- [YOUR TASK]: Copy the text of every entry below word for word, and leave the pictures out of your answer.

[Start of Attachment]

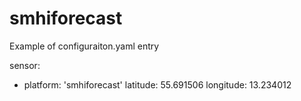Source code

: # smhiforecast

Example of configuraiton.yaml entry

sensor:
  - platform: 'smhiforecast'
    latitude: 55.691506
    longitude: 13.234012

[End of Attachment]

- [ANSWER SECTION]:
Source code

: # smhiforecast

Example of configuraiton.yaml entry

sensor:
  - platform: 'smhiforecast'
    latitude: 55.691506
    longitude: 13.234012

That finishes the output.